Hugo continuó escribiendo a lo largo de toda la primavera con el visto bueno de Hadley. Ella veía que esto le estimulaba, de modo que la historia cambió de manos. Se convirtió en la de Hugo, no en la suya, para que hiciera lo que se le antojase con ella: dejarla metida en un cajón para siempre o sacarla a la luz. Cuando la leyó, prácticamente le dio la impresión de que eran vivencias de otra persona. Todo lo importante estaba allí, aunque plasmado de otra manera, pintado con una paleta distinta. A excepción de lo escrito en el bloc de Joel; Hugo se había negado a cambiar una sola palabra. Así, las palabras de Joel se convirtieron en la omisión más notable. Hadley solo le permitió extraer una frase, y fue porque se trataba de una cita de Hemingway, aunque hiciese referencia a París: «Lausana no se acaba nunca». Joel lo había citado en su primera clase, apropiándose de las palabras de su ídolo, dirigiéndose a su clase de estudiantes novatos. Con todo, qué profética había sido la frase. En el bloc Joel había escrito que sus días estaban marcados para siempre, que su alma tenía una mancha que no podría quitar por mucho que frotara. Que no habría mañana en la que al despertar pensase en otra cosa más que en lo que había hecho y en lo que había dejado de hacer. Nunca podría marcharse de Lausana, escribió; su único deseo era que Hadley pudiera hacerlo y que olvidara todo lo ocurrido. «Excepto tal vez una cosa. Algo verdadero». Y cuando por fin Hadley reunió el valor para leer las palabras de Joel supo que tenía razón, aunque nunca se lo diría. De entre todas las cosas tristes, el amor en pasado seguramente era una de ellas.

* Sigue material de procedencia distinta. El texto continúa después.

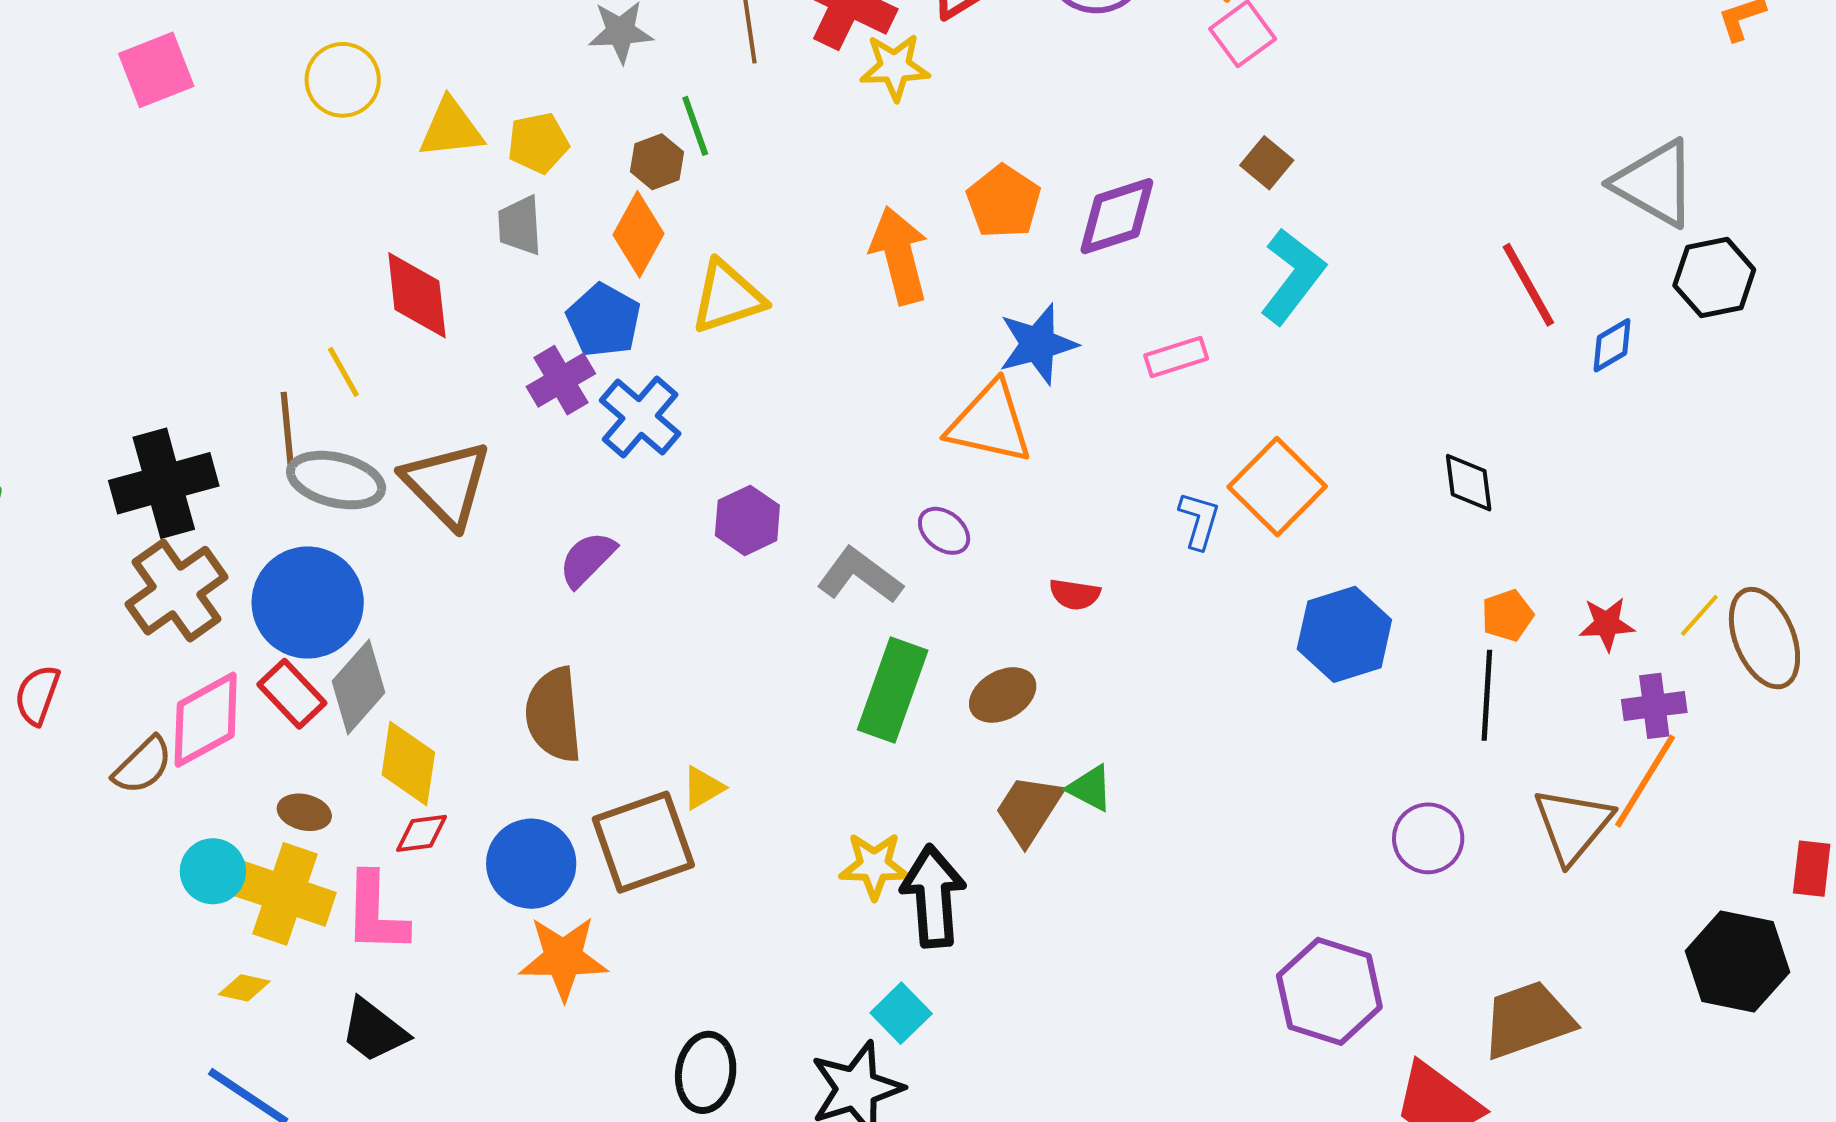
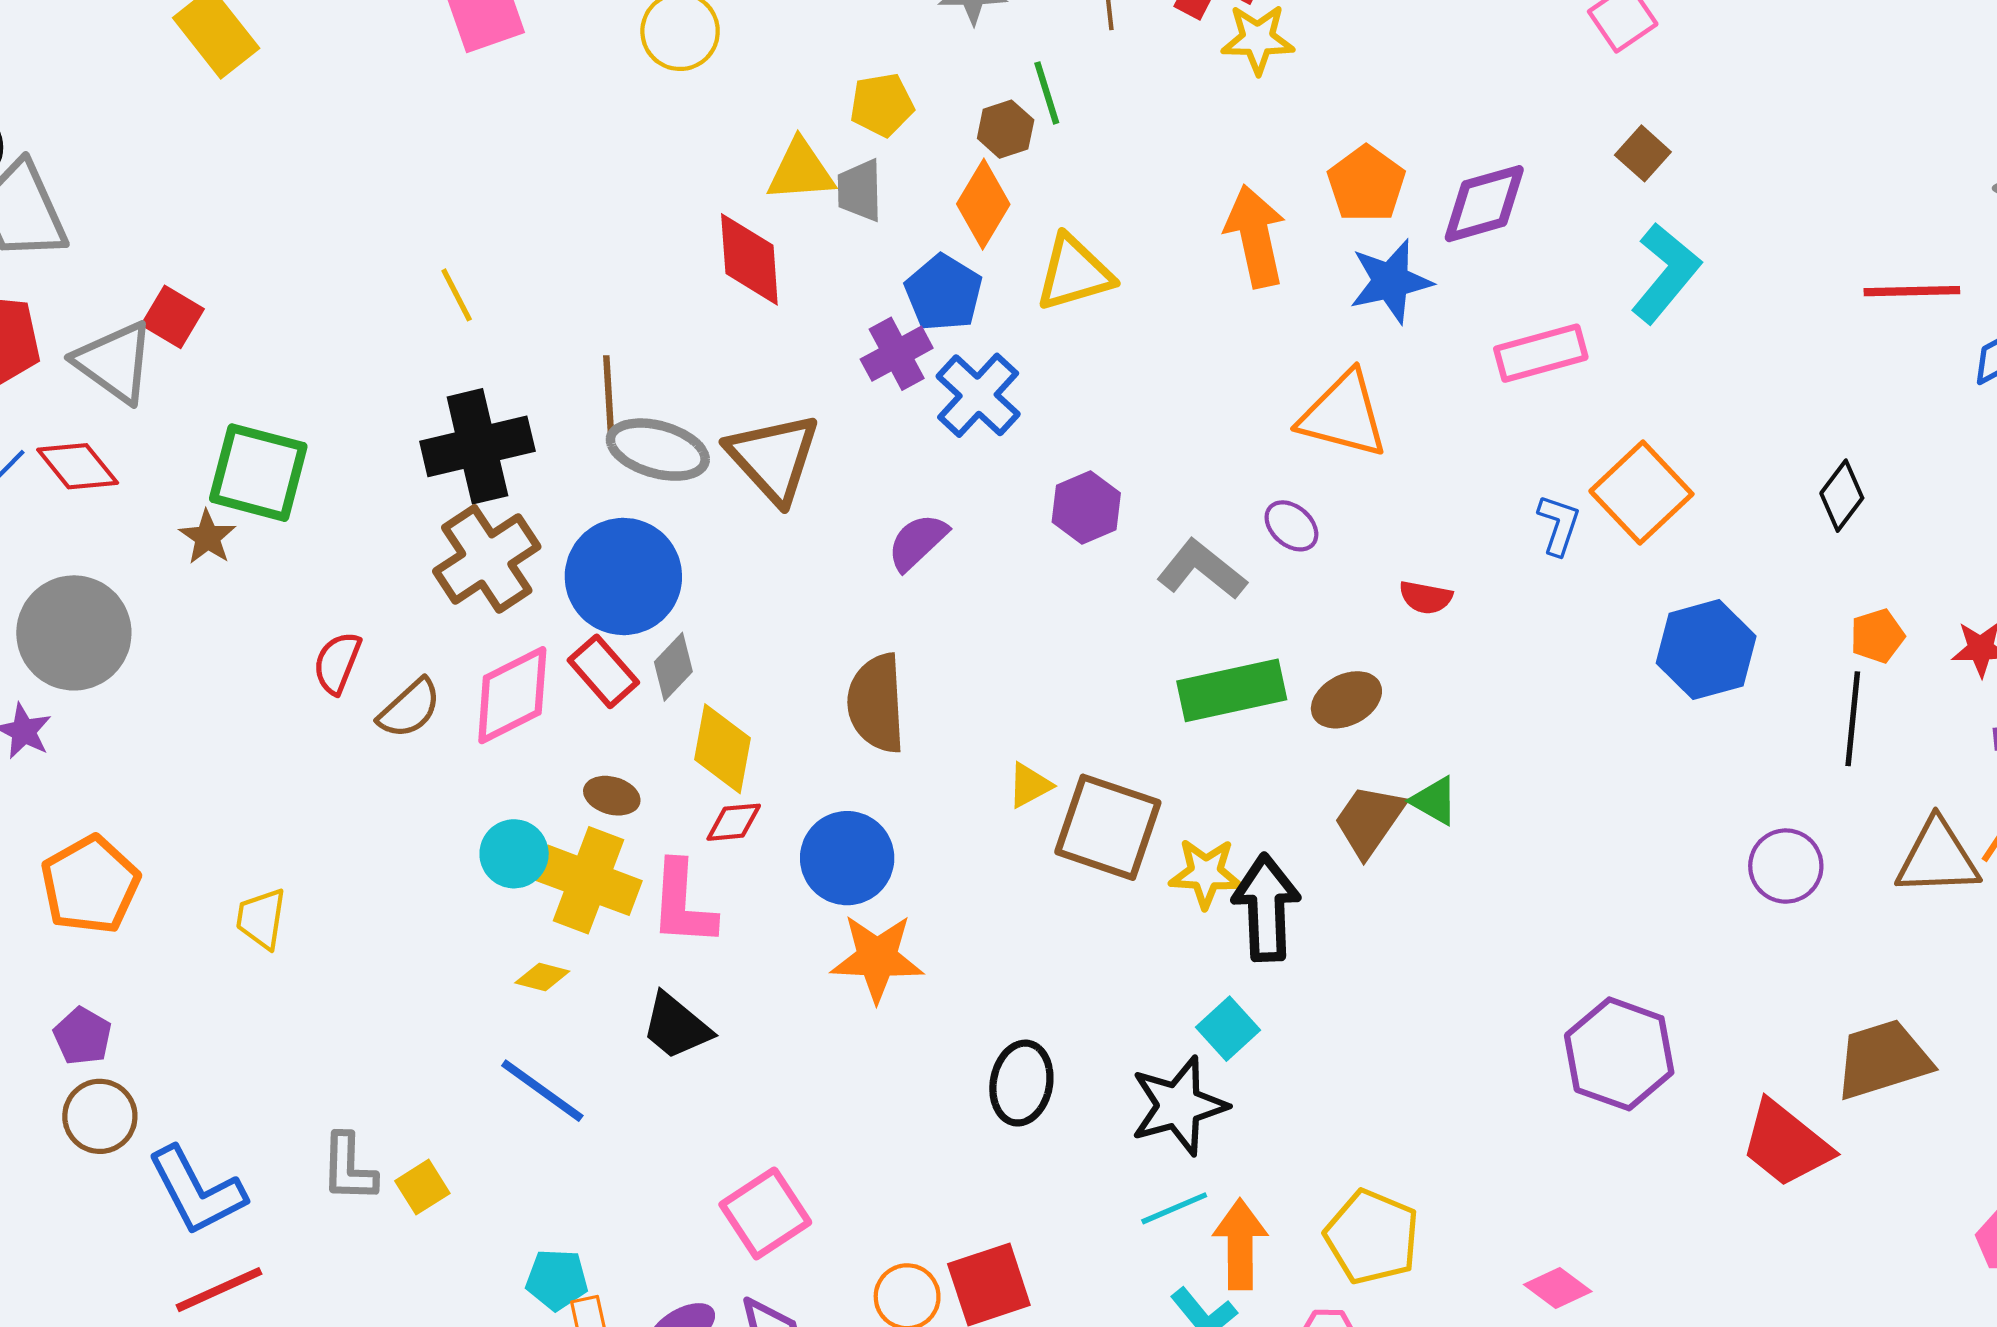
yellow triangle: (451, 128) -> (801, 171), moved
red line: (1528, 285) -> (1912, 291), turned -64
blue star: (1038, 344) -> (1391, 281), moved
pink rectangle: (1176, 357) -> (1541, 353), size x1.4
yellow line: (343, 372) -> (457, 295), moved
black diamond: (1469, 483) -> (1842, 496), turned 42
gray diamond: (359, 687) -> (673, 667), size x0.7
green rectangle: (893, 690) -> (1232, 690), turned 56
brown semicircle: (143, 765) -> (410, 709), moved
brown triangle: (1573, 825) -> (1938, 858), turned 46
brown square: (643, 842) -> (1108, 827), moved, turned 36
purple hexagon: (1329, 991) -> (1619, 1054), moved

Joel también tenía razón en otra cosa.
Una mañana de mayo Hadley se despertó temprano y lo primero que le sorprendió fue, pura y llanamente, la cualidad de la luz. Era esa particular luminosidad a la que tanto se había acostumbrado a lo largo de los meses de invierno. Se dirigió a la ventana y abrió las persianas. Fuera, ese día de primavera estaba en pleno albor, de un azul lleno de vida, con el sol en todo su esplendor, y, sin embargo, toda Lausana estaba espolvoreada de nieve. Hacia media mañana se habría derretido; seguramente era la última nevada del invierno, pues ya empezaba a oír el incesante goteo de los tejados. Abrió la puerta del balcón de par en par y se quedó de pie contemplando la ciudad. Pronto estaría inmersa en ella, dejando huellas blancas a su paso. Hadley apartó la vista y fue en busca de café y tostadas. Dejó las puertas y las ventanas abiertas; la luz entraba a raudales y las sombras comenzaron a difuminarse en las paredes.
Entretanto, en un hotel junto a la orilla, un hombre por quien no pasaban los años estaba sentado escribiendo. Sus dedos bailaban sobre las teclas de su máquina de escribir, y los hilos de su corazón tiraban en todas las direcciones que había olvidado y en otras que le resultaban totalmente desconocidas.